**Directions for this task:** Write out every record exactly as it appears. Skip the pictures.

-- Supplied records follows --

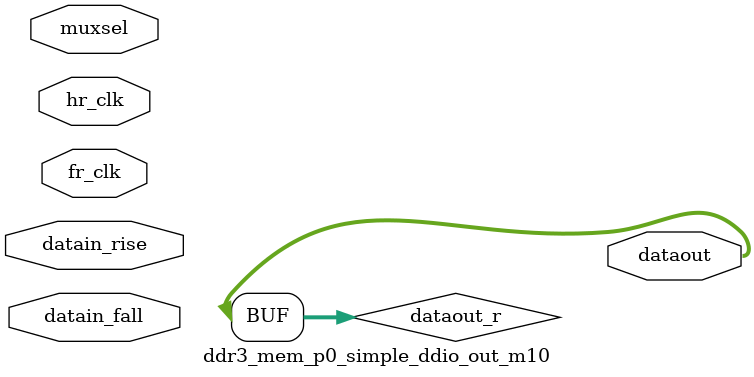
<source format=sv>




`timescale 1 ps / 1 ps

module ddr3_mem_p0_simple_ddio_out_m10(
	hr_clk,
	fr_clk,
	datain_rise,
        datain_fall,
        muxsel,
	dataout
);

// *****************************************************************
// BEGIN PARAMETER SECTION

parameter DATA_WIDTH = ""; 

// END PARAMETER SECTION
// *****************************************************************

input	hr_clk;
input   fr_clk;
input	[DATA_WIDTH-1:0] datain_rise;
input   [DATA_WIDTH-1:0] datain_fall;
input   muxsel;
output	[DATA_WIDTH-1:0] dataout;

generate
genvar i, j;
	(* altera_attribute = {"-name ALLOW_SYNCH_CTRL_USAGE OFF"}*) reg [DATA_WIDTH-1:0] datain_r /* synthesis dont_merge syn_noprune syn_preserve = 1 */;
	(* altera_attribute = {"-name ALLOW_SYNCH_CTRL_USAGE OFF"}*) reg [DATA_WIDTH-1:0] datain_f /* synthesis dont_merge syn_noprune syn_preserve = 1 */;


        always_ff @ (posedge hr_clk )
	begin
		datain_r <= datain_rise;
	end

        always_ff @ (negedge hr_clk)
        begin
                datain_f <= datain_fall;
        end


	reg [DATA_WIDTH-1:0] dataout_r /* synthesis dont_merge syn_noprune syn_preserve = 1 */;
	for (i=0; i<DATA_WIDTH; i=i+1)
	begin: ddio_group

                always_ff @ (posedge fr_clk)
                begin
                        if (muxsel)
                        begin
			        dataout_r[i] <= datain_f;
                        end else begin
                                dataout_r[i] <= datain_r;
                        end
		end
	end
	
	assign dataout = dataout_r;
	
endgenerate
endmodule

</source>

-- Supplied records concluded --

**Exercise response:**
<source format=sv>




`timescale 1 ps / 1 ps

module ddr3_mem_p0_simple_ddio_out_m10(
	hr_clk,
	fr_clk,
	datain_rise,
        datain_fall,
        muxsel,
	dataout
);

// *****************************************************************
// BEGIN PARAMETER SECTION

parameter DATA_WIDTH = ""; 

// END PARAMETER SECTION
// *****************************************************************

input	hr_clk;
input   fr_clk;
input	[DATA_WIDTH-1:0] datain_rise;
input   [DATA_WIDTH-1:0] datain_fall;
input   muxsel;
output	[DATA_WIDTH-1:0] dataout;

generate
genvar i, j;
	(* altera_attribute = {"-name ALLOW_SYNCH_CTRL_USAGE OFF"}*) reg [DATA_WIDTH-1:0] datain_r /* synthesis dont_merge syn_noprune syn_preserve = 1 */;
	(* altera_attribute = {"-name ALLOW_SYNCH_CTRL_USAGE OFF"}*) reg [DATA_WIDTH-1:0] datain_f /* synthesis dont_merge syn_noprune syn_preserve = 1 */;


        always_ff @ (posedge hr_clk )
	begin
		datain_r <= datain_rise;
	end

        always_ff @ (negedge hr_clk)
        begin
                datain_f <= datain_fall;
        end


	reg [DATA_WIDTH-1:0] dataout_r /* synthesis dont_merge syn_noprune syn_preserve = 1 */;
	for (i=0; i<DATA_WIDTH; i=i+1)
	begin: ddio_group

                always_ff @ (posedge fr_clk)
                begin
                        if (muxsel)
                        begin
			        dataout_r[i] <= datain_f;
                        end else begin
                                dataout_r[i] <= datain_r;
                        end
		end
	end
	
	assign dataout = dataout_r;
	
endgenerate
endmodule

</source>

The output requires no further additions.